To the Editor:

We read with interest Saxby et al.’s correspondence regarding their experience of managing periocular basal cell carcinoma (BCC) in the under 40s cohort [1]. Currently our periocular cancer service employs a dermatologist Mohs surgeon for excision followed by reconstruction under the Oculoplastic team. Auditing our own under 40s cohort of patients, we found 11 patients with biopsy proven BCC over a 4-year period with an average age of 32 and mean follow up of 8.5 months. We found 91% (10/11) excisions to be of nodular histological subtype with only one Infiltrative BCC and unlike Saxby et al. found no patients to have morphoeic tumours.
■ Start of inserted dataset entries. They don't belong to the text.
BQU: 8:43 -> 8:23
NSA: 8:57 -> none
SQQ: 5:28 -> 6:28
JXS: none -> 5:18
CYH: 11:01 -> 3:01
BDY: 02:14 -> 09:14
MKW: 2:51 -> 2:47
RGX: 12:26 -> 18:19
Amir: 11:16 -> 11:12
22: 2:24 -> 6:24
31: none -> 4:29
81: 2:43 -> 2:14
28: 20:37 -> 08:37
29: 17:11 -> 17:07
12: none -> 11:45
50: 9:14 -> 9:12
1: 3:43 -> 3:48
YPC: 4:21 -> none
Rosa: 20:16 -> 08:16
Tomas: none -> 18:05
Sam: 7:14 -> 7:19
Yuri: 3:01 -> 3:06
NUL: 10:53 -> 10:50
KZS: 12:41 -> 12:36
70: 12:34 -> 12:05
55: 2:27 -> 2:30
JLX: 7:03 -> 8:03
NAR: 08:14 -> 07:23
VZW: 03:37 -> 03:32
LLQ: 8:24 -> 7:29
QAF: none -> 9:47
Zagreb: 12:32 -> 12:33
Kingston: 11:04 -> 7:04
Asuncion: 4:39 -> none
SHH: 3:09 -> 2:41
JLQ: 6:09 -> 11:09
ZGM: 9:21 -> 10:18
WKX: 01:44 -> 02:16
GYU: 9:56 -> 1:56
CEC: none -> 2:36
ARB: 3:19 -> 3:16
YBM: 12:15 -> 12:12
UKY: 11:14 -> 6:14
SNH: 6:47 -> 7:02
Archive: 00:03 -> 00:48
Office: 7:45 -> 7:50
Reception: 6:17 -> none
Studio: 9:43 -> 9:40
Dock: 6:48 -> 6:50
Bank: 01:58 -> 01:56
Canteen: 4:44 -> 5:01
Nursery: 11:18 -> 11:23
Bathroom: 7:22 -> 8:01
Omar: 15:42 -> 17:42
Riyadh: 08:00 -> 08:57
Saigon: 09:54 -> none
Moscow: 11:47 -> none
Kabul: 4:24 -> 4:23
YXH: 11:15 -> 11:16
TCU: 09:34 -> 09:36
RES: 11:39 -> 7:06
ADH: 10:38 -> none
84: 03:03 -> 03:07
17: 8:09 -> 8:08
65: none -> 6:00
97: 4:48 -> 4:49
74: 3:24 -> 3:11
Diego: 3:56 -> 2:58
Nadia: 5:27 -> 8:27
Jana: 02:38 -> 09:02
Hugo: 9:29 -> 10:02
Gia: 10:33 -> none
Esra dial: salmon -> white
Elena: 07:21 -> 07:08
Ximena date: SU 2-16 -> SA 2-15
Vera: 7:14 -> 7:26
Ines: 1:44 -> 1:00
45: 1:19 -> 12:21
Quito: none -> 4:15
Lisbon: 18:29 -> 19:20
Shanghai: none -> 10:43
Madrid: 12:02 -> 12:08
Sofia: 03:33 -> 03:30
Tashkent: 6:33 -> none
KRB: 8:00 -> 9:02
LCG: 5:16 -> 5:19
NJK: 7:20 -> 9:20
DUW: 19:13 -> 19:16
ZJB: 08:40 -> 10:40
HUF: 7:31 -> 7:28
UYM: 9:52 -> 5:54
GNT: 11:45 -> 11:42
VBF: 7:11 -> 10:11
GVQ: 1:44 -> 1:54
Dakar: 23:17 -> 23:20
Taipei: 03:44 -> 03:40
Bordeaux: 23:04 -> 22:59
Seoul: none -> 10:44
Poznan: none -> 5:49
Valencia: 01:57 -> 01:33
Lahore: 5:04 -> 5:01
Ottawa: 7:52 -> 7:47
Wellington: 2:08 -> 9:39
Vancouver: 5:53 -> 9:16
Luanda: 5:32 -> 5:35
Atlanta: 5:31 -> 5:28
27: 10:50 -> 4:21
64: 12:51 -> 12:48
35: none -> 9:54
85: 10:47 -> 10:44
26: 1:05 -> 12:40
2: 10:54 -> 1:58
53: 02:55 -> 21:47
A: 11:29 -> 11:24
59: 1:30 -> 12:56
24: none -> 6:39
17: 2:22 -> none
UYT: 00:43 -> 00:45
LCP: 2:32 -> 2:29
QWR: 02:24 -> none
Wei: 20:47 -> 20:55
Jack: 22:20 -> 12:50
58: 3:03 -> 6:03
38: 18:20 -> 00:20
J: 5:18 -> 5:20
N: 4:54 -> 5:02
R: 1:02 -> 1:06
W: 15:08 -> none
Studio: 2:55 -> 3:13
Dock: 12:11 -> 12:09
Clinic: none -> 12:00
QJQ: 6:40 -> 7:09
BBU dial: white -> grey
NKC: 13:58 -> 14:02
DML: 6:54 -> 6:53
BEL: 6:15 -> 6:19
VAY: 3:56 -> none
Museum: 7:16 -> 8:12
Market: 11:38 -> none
A study of 134 patients with <1 cm well demarcated facial BCCs found that 24% required further excision when excised with 2 mm margins [2]. However, it has been shown that 21.8% of all BCCs have a morphoeic or partly morphoeic histology [3]. This may explain why seemingly nodular BCCs may have asymmetric subclinical extensions that result in incomplete excision when 2 mm margins are used. We strongly support their recommendation that Mohs surgery be considered for periocular BCC in the under 40s, especially with the need for complete tumour extirpation and to minimise tissue loss in a cohort with a paucity of skin elasticity where defect repairs can often be challenging.